One such promising diagnostic tool is the measurement of SpO2 using pulse oximetry. Pulse oximeters record the PPG signal, which is used to derive SpO2⁸. SpO2, reflecting the oxygen content in blood hemoglobin, is extensively explored for its convenience in acquisition and compatibility with portable monitoring^{9,14,15,16,17,18,19,20,21,22,23,24,25,26,27,28,29}. Oximetry recordings are critical in revealing how apnea and hypopnea events lead to recurrent oxygen desaturation due to compromised airflow, causing irregular fluctuations in SpO2 signals in individuals with SAH⁹. According to the American Academy of Sleep Medicine (AASM) guidelines, apneas are identified by a decrease of ≥ 90% in the AF signal for at least two respiratory cycles, while hypopneas are defined as a decrease of ≥ 30% in AF, accompanied by at least a 3% reduction in SpO2 or an electroencephalographic arousal⁴. Given that oxygen desaturation typically begins 20–40 s after the start of an apneic episode, precise correlation between apneic events and subsequent desaturation is crucial for accurate detection¹⁰. Thus, SpO2 monitoring is invaluable for real-time evaluation of oxygen levels and essential in identifying SAH-related desaturation events.

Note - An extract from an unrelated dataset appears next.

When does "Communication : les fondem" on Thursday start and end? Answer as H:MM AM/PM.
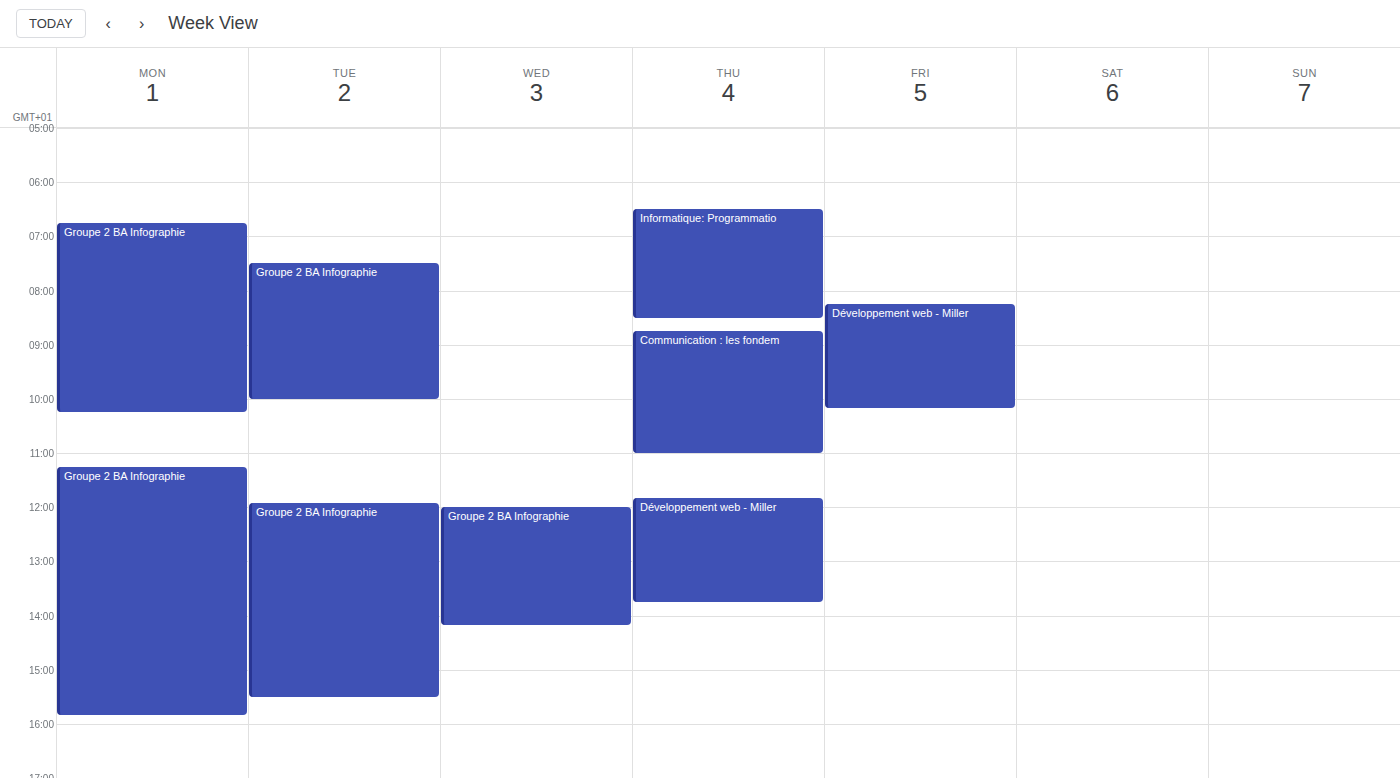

Numerous studies have focused on feature engineering techniques and Machine Learning (ML) methods to analyze AF and SpO2 signals for detecting pediatric OSA¹¹. These studies have utilized classical ML models such as logistic regression, support vector machines (SVM), and ensemble-learning adaptive boosting (AdaBoost) for binary classification tasks, distinguishing between OSA-positive and non-OSA patients^12,13,14,17. Additionally, multilayer perceptron (MLP) neural networks have been employed for AHI estimation, with Hornero et al. using an MLP for AHI estimation from SpO2 recordings, categorizing subjects into four severity classes of OSA¹⁵. Barroso-García et al. explored AF and SpO2 recordings for AHI estimation, using recurrence plots (RP) and the 3% oxygen desaturation index (ODI3) from SpO2 signals for their MLP model¹⁶. Jiménez-García et al. addressed a 4-class classification task assessing pediatric OSA severity using AdaBoost, utilizing features from both AF and SpO2 signals¹⁷. These studies underscore the potential of ML in OSA screening.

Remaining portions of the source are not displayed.